> [WHAT THE TASK ASKS]
Where an entry holds an image, skip the image but reproduce the rest word for word.

(Electronic design files)
--- --- ---
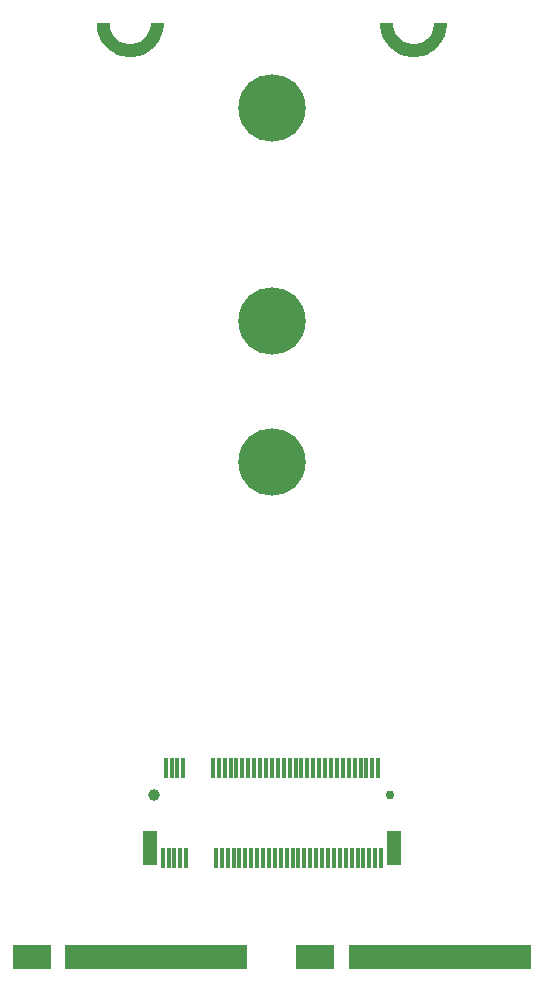
<source format=gts>
G04*
G04 #@! TF.GenerationSoftware,Altium Limited,Altium Designer,24.5.2 (23)*
G04*
G04 Layer_Color=8388736*
%FSLAX44Y44*%
%MOMM*%
G71*
G04*
G04 #@! TF.SameCoordinates,91BA8B22-162D-4FD0-A550-99D68B665C59*
G04*
G04*
G04 #@! TF.FilePolarity,Negative*
G04*
G01*
G75*
%ADD14R,0.3500X1.4500*%
%ADD15R,15.4500X2.0000*%
%ADD16R,3.2005X2.0000*%
%ADD17R,1.3016X2.8516*%
%ADD18R,0.4016X1.6516*%
%ADD19C,1.0032*%
%ADD20C,0.7532*%
%ADD21C,5.7032*%
G36*
X138500Y800000D02*
X138500Y797757D01*
X137798Y793326D01*
X136412Y789060D01*
X134375Y785063D01*
X131739Y781433D01*
X128567Y778261D01*
X124937Y775624D01*
X120940Y773588D01*
X116674Y772202D01*
X112243Y771500D01*
X107757Y771500D01*
X103326Y772202D01*
X99060Y773588D01*
X95063Y775624D01*
X91433Y778261D01*
X88261Y781433D01*
X85625Y785063D01*
X83588Y789060D01*
X82202Y793326D01*
X81500Y797757D01*
X81500Y800000D01*
X81500Y800000D01*
X92500Y800000D01*
X92584Y798285D01*
X93253Y794920D01*
X94566Y791750D01*
X96472Y788898D01*
X98898Y786472D01*
X101751Y784566D01*
X104920Y783253D01*
X108285Y782584D01*
X111715Y782584D01*
X115080Y783253D01*
X118250Y784566D01*
X121102Y786472D01*
X123528Y788898D01*
X125434Y791751D01*
X126747Y794920D01*
X127416Y798285D01*
X127500Y800000D01*
X127500Y800000D01*
X138500Y800000D01*
D02*
G37*
G36*
X378500D02*
X378500Y797757D01*
X377798Y793326D01*
X376412Y789060D01*
X374375Y785063D01*
X371739Y781433D01*
X368567Y778261D01*
X364937Y775624D01*
X360940Y773588D01*
X356674Y772202D01*
X352243Y771500D01*
X347757Y771500D01*
X343326Y772202D01*
X339060Y773588D01*
X335063Y775624D01*
X331433Y778261D01*
X328261Y781433D01*
X325625Y785063D01*
X323588Y789060D01*
X322202Y793326D01*
X321500Y797757D01*
X321500Y800000D01*
X321500Y800000D01*
X332500Y800000D01*
X332584Y798285D01*
X333254Y794920D01*
X334566Y791750D01*
X336472Y788898D01*
X338898Y786472D01*
X341751Y784566D01*
X344920Y783253D01*
X348285Y782584D01*
X351715Y782584D01*
X355080Y783253D01*
X358250Y784566D01*
X361102Y786472D01*
X363528Y788898D01*
X365434Y791751D01*
X366746Y794920D01*
X367416Y798285D01*
X367500Y800000D01*
X367500Y800000D01*
X378500Y800000D01*
D02*
G37*
D14*
X442499Y12750D02*
D03*
X437500D02*
D03*
X432499D02*
D03*
X427500D02*
D03*
X422499D02*
D03*
X417500D02*
D03*
X412499D02*
D03*
X407500D02*
D03*
X402499D02*
D03*
X397501D02*
D03*
X392499D02*
D03*
X387501D02*
D03*
X382499D02*
D03*
X377501D02*
D03*
X372499D02*
D03*
X367501D02*
D03*
X362499D02*
D03*
X357501D02*
D03*
X352499D02*
D03*
X347501D02*
D03*
X342499D02*
D03*
X337501D02*
D03*
X332499D02*
D03*
X327501D02*
D03*
X322499D02*
D03*
X317501D02*
D03*
X312500D02*
D03*
X307501D02*
D03*
X302500D02*
D03*
X277501D02*
D03*
X272500D02*
D03*
X267501D02*
D03*
X262500D02*
D03*
X257501D02*
D03*
X202499D02*
D03*
X197500D02*
D03*
X192499D02*
D03*
X187500D02*
D03*
X182499D02*
D03*
X177500D02*
D03*
X172499D02*
D03*
X167500D02*
D03*
X162499D02*
D03*
X157500D02*
D03*
X152499D02*
D03*
X147501D02*
D03*
X142499D02*
D03*
X137501D02*
D03*
X132499D02*
D03*
X127501D02*
D03*
X122499D02*
D03*
X117501D02*
D03*
X112499D02*
D03*
X107501D02*
D03*
X102499D02*
D03*
X97501D02*
D03*
X92499D02*
D03*
X87501D02*
D03*
X82499D02*
D03*
X77501D02*
D03*
X72499D02*
D03*
X67501D02*
D03*
X62499D02*
D03*
X37501D02*
D03*
X32499D02*
D03*
X27501D02*
D03*
X22499D02*
D03*
X17501D02*
D03*
D15*
X372000Y10000D02*
D03*
X132000D02*
D03*
D16*
X266748D02*
D03*
X26748D02*
D03*
D17*
X126500Y101501D02*
D03*
X333500D02*
D03*
D18*
X235000Y169250D02*
D03*
X240000D02*
D03*
X245000D02*
D03*
X237500Y93751D02*
D03*
X242500D02*
D03*
X322500D02*
D03*
X320000Y169250D02*
D03*
X317500Y93751D02*
D03*
X315000Y169250D02*
D03*
X312500Y93751D02*
D03*
X310000Y169250D02*
D03*
X307500Y93751D02*
D03*
X305000Y169250D02*
D03*
X302500Y93751D02*
D03*
X300000Y169250D02*
D03*
X297500Y93751D02*
D03*
X295000Y169250D02*
D03*
X292500Y93751D02*
D03*
X290000Y169250D02*
D03*
X287500Y93751D02*
D03*
X285000Y169250D02*
D03*
X282500Y93751D02*
D03*
X280000Y169250D02*
D03*
X277500Y93751D02*
D03*
X275000Y169250D02*
D03*
X272500Y93751D02*
D03*
X270000Y169250D02*
D03*
X267500Y93751D02*
D03*
X232500D02*
D03*
X230000Y169250D02*
D03*
X227500Y93751D02*
D03*
X225000Y169250D02*
D03*
X222500Y93751D02*
D03*
X220000Y169250D02*
D03*
X217500Y93751D02*
D03*
X215000Y169250D02*
D03*
X212500Y93751D02*
D03*
X210000Y169250D02*
D03*
X207500Y93751D02*
D03*
X205000Y169250D02*
D03*
X202500Y93751D02*
D03*
X200000Y169250D02*
D03*
X197500Y93751D02*
D03*
X195000Y169250D02*
D03*
X192500Y93751D02*
D03*
X190000Y169250D02*
D03*
X187500Y93751D02*
D03*
X185000Y169250D02*
D03*
X182500Y93751D02*
D03*
X180000Y169250D02*
D03*
X262499Y93750D02*
D03*
X265001Y169250D02*
D03*
X257499Y93750D02*
D03*
X260001Y169250D02*
D03*
X252499Y93750D02*
D03*
X255001Y169250D02*
D03*
X247499Y93750D02*
D03*
X250001Y169250D02*
D03*
X157500Y93751D02*
D03*
X155000Y169250D02*
D03*
X152500Y93751D02*
D03*
X150000Y169250D02*
D03*
X147500Y93751D02*
D03*
X145000Y169250D02*
D03*
X142500Y93751D02*
D03*
X140000Y169250D02*
D03*
X137500Y93751D02*
D03*
D19*
X130000Y146500D02*
D03*
D20*
X330000D02*
D03*
D21*
X230000Y548500D02*
D03*
Y728500D02*
D03*
Y428500D02*
D03*
M02*

</source>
--- --- ---
> [PROBLEM SOLUTION]
<source format=gts>
G04*
G04 #@! TF.GenerationSoftware,Altium Limited,Altium Designer,24.5.2 (23)*
G04*
G04 Layer_Color=8388736*
%FSLAX44Y44*%
%MOMM*%
G71*
G04*
G04 #@! TF.SameCoordinates,91BA8B22-162D-4FD0-A550-99D68B665C59*
G04*
G04*
G04 #@! TF.FilePolarity,Negative*
G04*
G01*
G75*
%ADD14R,0.3500X1.4500*%
%ADD15R,15.4500X2.0000*%
%ADD16R,3.2005X2.0000*%
%ADD17R,1.3016X2.8516*%
%ADD18R,0.4016X1.6516*%
%ADD19C,1.0032*%
%ADD20C,0.7532*%
%ADD21C,5.7032*%
G36*
X138500Y800000D02*
X138500Y797757D01*
X137798Y793326D01*
X136412Y789060D01*
X134375Y785063D01*
X131739Y781433D01*
X128567Y778261D01*
X124937Y775624D01*
X120940Y773588D01*
X116674Y772202D01*
X112243Y771500D01*
X107757Y771500D01*
X103326Y772202D01*
X99060Y773588D01*
X95063Y775624D01*
X91433Y778261D01*
X88261Y781433D01*
X85625Y785063D01*
X83588Y789060D01*
X82202Y793326D01*
X81500Y797757D01*
X81500Y800000D01*
X81500Y800000D01*
X92500Y800000D01*
X92584Y798285D01*
X93253Y794920D01*
X94566Y791750D01*
X96472Y788898D01*
X98898Y786472D01*
X101751Y784566D01*
X104920Y783253D01*
X108285Y782584D01*
X111715Y782584D01*
X115080Y783253D01*
X118250Y784566D01*
X121102Y786472D01*
X123528Y788898D01*
X125434Y791751D01*
X126747Y794920D01*
X127416Y798285D01*
X127500Y800000D01*
X127500Y800000D01*
X138500Y800000D01*
D02*
G37*
G36*
X378500D02*
X378500Y797757D01*
X377798Y793326D01*
X376412Y789060D01*
X374375Y785063D01*
X371739Y781433D01*
X368567Y778261D01*
X364937Y775624D01*
X360940Y773588D01*
X356674Y772202D01*
X352243Y771500D01*
X347757Y771500D01*
X343326Y772202D01*
X339060Y773588D01*
X335063Y775624D01*
X331433Y778261D01*
X328261Y781433D01*
X325625Y785063D01*
X323588Y789060D01*
X322202Y793326D01*
X321500Y797757D01*
X321500Y800000D01*
X321500Y800000D01*
X332500Y800000D01*
X332584Y798285D01*
X333254Y794920D01*
X334566Y791750D01*
X336472Y788898D01*
X338898Y786472D01*
X341751Y784566D01*
X344920Y783253D01*
X348285Y782584D01*
X351715Y782584D01*
X355080Y783253D01*
X358250Y784566D01*
X361102Y786472D01*
X363528Y788898D01*
X365434Y791751D01*
X366746Y794920D01*
X367416Y798285D01*
X367500Y800000D01*
X367500Y800000D01*
X378500Y800000D01*
D02*
G37*
D14*
X442499Y12750D02*
D03*
X437500D02*
D03*
X432499D02*
D03*
X427500D02*
D03*
X422499D02*
D03*
X417500D02*
D03*
X412499D02*
D03*
X407500D02*
D03*
X402499D02*
D03*
X397501D02*
D03*
X392499D02*
D03*
X387501D02*
D03*
X382499D02*
D03*
X377501D02*
D03*
X372499D02*
D03*
X367501D02*
D03*
X362499D02*
D03*
X357501D02*
D03*
X352499D02*
D03*
X347501D02*
D03*
X342499D02*
D03*
X337501D02*
D03*
X332499D02*
D03*
X327501D02*
D03*
X322499D02*
D03*
X317501D02*
D03*
X312500D02*
D03*
X307501D02*
D03*
X302500D02*
D03*
X277501D02*
D03*
X272500D02*
D03*
X267501D02*
D03*
X262500D02*
D03*
X257501D02*
D03*
X202499D02*
D03*
X197500D02*
D03*
X192499D02*
D03*
X187500D02*
D03*
X182499D02*
D03*
X177500D02*
D03*
X172499D02*
D03*
X167500D02*
D03*
X162499D02*
D03*
X157500D02*
D03*
X152499D02*
D03*
X147501D02*
D03*
X142499D02*
D03*
X137501D02*
D03*
X132499D02*
D03*
X127501D02*
D03*
X122499D02*
D03*
X117501D02*
D03*
X112499D02*
D03*
X107501D02*
D03*
X102499D02*
D03*
X97501D02*
D03*
X92499D02*
D03*
X87501D02*
D03*
X82499D02*
D03*
X77501D02*
D03*
X72499D02*
D03*
X67501D02*
D03*
X62499D02*
D03*
X37501D02*
D03*
X32499D02*
D03*
X27501D02*
D03*
X22499D02*
D03*
X17501D02*
D03*
D15*
X372000Y10000D02*
D03*
X132000D02*
D03*
D16*
X266748D02*
D03*
X26748D02*
D03*
D17*
X126500Y101501D02*
D03*
X333500D02*
D03*
D18*
X235000Y169250D02*
D03*
X240000D02*
D03*
X245000D02*
D03*
X237500Y93751D02*
D03*
X242500D02*
D03*
X322500D02*
D03*
X320000Y169250D02*
D03*
X317500Y93751D02*
D03*
X315000Y169250D02*
D03*
X312500Y93751D02*
D03*
X310000Y169250D02*
D03*
X307500Y93751D02*
D03*
X305000Y169250D02*
D03*
X302500Y93751D02*
D03*
X300000Y169250D02*
D03*
X297500Y93751D02*
D03*
X295000Y169250D02*
D03*
X292500Y93751D02*
D03*
X290000Y169250D02*
D03*
X287500Y93751D02*
D03*
X285000Y169250D02*
D03*
X282500Y93751D02*
D03*
X280000Y169250D02*
D03*
X277500Y93751D02*
D03*
X275000Y169250D02*
D03*
X272500Y93751D02*
D03*
X270000Y169250D02*
D03*
X267500Y93751D02*
D03*
X232500D02*
D03*
X230000Y169250D02*
D03*
X227500Y93751D02*
D03*
X225000Y169250D02*
D03*
X222500Y93751D02*
D03*
X220000Y169250D02*
D03*
X217500Y93751D02*
D03*
X215000Y169250D02*
D03*
X212500Y93751D02*
D03*
X210000Y169250D02*
D03*
X207500Y93751D02*
D03*
X205000Y169250D02*
D03*
X202500Y93751D02*
D03*
X200000Y169250D02*
D03*
X197500Y93751D02*
D03*
X195000Y169250D02*
D03*
X192500Y93751D02*
D03*
X190000Y169250D02*
D03*
X187500Y93751D02*
D03*
X185000Y169250D02*
D03*
X182500Y93751D02*
D03*
X180000Y169250D02*
D03*
X262499Y93750D02*
D03*
X265001Y169250D02*
D03*
X257499Y93750D02*
D03*
X260001Y169250D02*
D03*
X252499Y93750D02*
D03*
X255001Y169250D02*
D03*
X247499Y93750D02*
D03*
X250001Y169250D02*
D03*
X157500Y93751D02*
D03*
X155000Y169250D02*
D03*
X152500Y93751D02*
D03*
X150000Y169250D02*
D03*
X147500Y93751D02*
D03*
X145000Y169250D02*
D03*
X142500Y93751D02*
D03*
X140000Y169250D02*
D03*
X137500Y93751D02*
D03*
D19*
X130000Y146500D02*
D03*
D20*
X330000D02*
D03*
D21*
X230000Y548500D02*
D03*
Y728500D02*
D03*
Y428500D02*
D03*
M02*

</source>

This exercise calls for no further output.